I have written a book called Jazz from the Inside out. Here is a synopsis I'm circulating among publishers. Thought I'd share it with you this week:

Jazz top left-02-25 at 9.38.13 AM.png

The gig is over.  Players put their instruments away.  The saxophone and trumpet end up in a box.  Piano and drums are left in place with a nod of thanks and a promise to return.

Some who came to listen solved the problems they brought with them.  Others who dropped by for the first time may have wished they had gone to a movie instead.  But it really doesn’t matter to the players.  They play for their own reasons.  The more in touch they were with their pain and pleasure, the more they had to share with the audience.

The players, like you, learn this language called jazz much as an infant learns to speak.  First they listen to the sounds made by musicians who played before them and learned how it was done.  They work to imitate some of these sounds and phrases played over and over.  When the sounds become routine, the players get personal.  Now it becomes conversation for them, with themselves and with others, just as it does for the small child.

One instrument began this gig by throwing a musical idea or phrase around to the others, loud and fast.  Someone answered with a louder, faster sound.  Then a sax played a well-known “lick” (perhaps created by a great player many years ago) and the piano player replied “I heard you,” with the same phrase two octaves higher.  While these conversations develop, the other players comment with their own sounds here and there.  They encourage the exchange to continue and wait for their turn to state an opinion, express disagreement, or ask a question about the subject. It is conversation at its musical best.

Just as the language of jazz originated with slaves needing a way to express their pain, the players in this book integrate jazz into their own ways of life.  Each of them has had times, ecstatic and painful, that for them, could not be worked out any other way but through music.

Dave uses jazz to measure how he is doing.  He listens to other players to learn about new ways to do a lick, a bridge, a tag.  He also uses jazz as an outlet for energy, natural and stress-produced.  He and jazz have been through a lot together.

Sharon Saulnier needs jazz as a way to get to her secret place.  She feels whole and brave when she is singing, unlike the rest of the time.
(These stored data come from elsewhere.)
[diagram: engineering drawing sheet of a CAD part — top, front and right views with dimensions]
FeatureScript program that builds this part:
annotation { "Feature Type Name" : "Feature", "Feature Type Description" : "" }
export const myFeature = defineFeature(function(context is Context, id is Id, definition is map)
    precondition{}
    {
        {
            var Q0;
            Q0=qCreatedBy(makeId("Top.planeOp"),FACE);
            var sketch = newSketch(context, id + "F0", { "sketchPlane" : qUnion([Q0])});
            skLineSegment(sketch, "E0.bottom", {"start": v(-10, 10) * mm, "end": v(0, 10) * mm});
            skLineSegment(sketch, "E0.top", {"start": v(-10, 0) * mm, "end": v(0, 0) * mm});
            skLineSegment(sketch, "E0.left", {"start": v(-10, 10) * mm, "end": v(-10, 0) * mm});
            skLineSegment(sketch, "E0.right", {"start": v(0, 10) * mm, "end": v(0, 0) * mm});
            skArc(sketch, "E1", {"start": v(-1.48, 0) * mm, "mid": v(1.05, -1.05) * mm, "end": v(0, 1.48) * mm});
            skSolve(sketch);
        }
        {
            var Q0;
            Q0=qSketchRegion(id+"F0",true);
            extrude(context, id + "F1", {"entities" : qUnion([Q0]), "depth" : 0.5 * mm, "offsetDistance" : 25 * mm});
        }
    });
Jeff knows that jazz gives him courage to compare himself to others and want to do better.  He discovers that he can do better than he thought.
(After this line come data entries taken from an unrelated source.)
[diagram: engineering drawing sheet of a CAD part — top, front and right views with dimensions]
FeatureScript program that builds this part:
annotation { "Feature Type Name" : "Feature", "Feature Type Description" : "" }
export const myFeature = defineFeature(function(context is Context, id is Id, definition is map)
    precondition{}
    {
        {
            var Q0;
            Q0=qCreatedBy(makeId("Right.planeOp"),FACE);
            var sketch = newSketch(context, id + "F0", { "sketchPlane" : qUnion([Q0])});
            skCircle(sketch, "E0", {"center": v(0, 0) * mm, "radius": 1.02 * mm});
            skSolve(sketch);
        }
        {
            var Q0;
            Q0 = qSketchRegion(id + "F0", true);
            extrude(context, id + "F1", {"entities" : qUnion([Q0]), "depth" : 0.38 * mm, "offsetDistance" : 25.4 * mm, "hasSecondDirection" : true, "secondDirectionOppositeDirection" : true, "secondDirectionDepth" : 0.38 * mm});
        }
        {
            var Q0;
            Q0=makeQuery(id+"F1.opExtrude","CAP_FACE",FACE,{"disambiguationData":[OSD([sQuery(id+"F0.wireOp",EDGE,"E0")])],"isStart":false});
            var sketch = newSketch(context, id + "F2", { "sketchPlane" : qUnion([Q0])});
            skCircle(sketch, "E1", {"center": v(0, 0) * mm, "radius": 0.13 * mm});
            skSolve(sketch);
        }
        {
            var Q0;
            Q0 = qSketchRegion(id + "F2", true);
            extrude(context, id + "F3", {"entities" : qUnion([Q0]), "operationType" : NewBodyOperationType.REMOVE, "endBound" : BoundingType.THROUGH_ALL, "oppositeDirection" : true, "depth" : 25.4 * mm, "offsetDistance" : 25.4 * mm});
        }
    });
Dean is so caught up in jazz with his drums that he can’t imagine life without playing or teaching or writing or most of all studying.  Dean zeroes in on a rhythmic idea and becomes his own best student, letting the topic take him deep.

Amy uses jazz as a way to survive.  She knows that playing her cello keeps her balanced and in touch when her autism invites her to get off track.

Jim uses jazz to keep his wires from getting crossed.  He is an intense person (by his own definition) and he needs an outlet.  He pulls the plug when too much frustration builds by blowing his sax instead of his cool.

Rosetta uses jazz to keep her family close to her.  She never sings without pictures of Mom, Dad, sisters, and brothers flashing across her mind.  They live inside her and support and cheer her on.

Geri makes family for herself wherever she plays music.  She plays organ; her family/guests sing. Some get to be siblings who share her life, some become cousins with whom she plays games, and some are children who need her encouragement and training.

Rhonda knows that music is her way of making and keeping friends.  She communicates most fully with her saxophone, carefully selecting notes and tones that say what she wants heard.

Barney’s jazz is the reason he gets up every morning.  Each waking moment is a rehearsal for the next time he sits at a piano and listens to what his mind and heart have made up since the last time.

Because these twelve players share their stories, you the readers, can peek at something in your own experience that could be touched by jazz.  Perhaps a recording you find will put goose bumps on your heart.  And the more you listen, the more the notes and chords will get inside you and move things around.

Maybe you will choose an instrument and a teacher and mess around with sounds and techniques.  You might start your own band as many of these players did.

Jazz bottom right-02-25 at 9.37.13 AM.png

Reading about the artists and their stories could be inspiration enough. Jazz starts on the outside like that.  A sound here and there.  A little experiment on the horn.  But for anyone who stays with it long enough, jazz ends up on the inside spying and crying.  Bending and mending.  Healing old wounds.  Cooking up new ones.  People don’t know where jazz goes for them until they give it some breathing room in their soul.  It’s too up close, and it’s way too personal.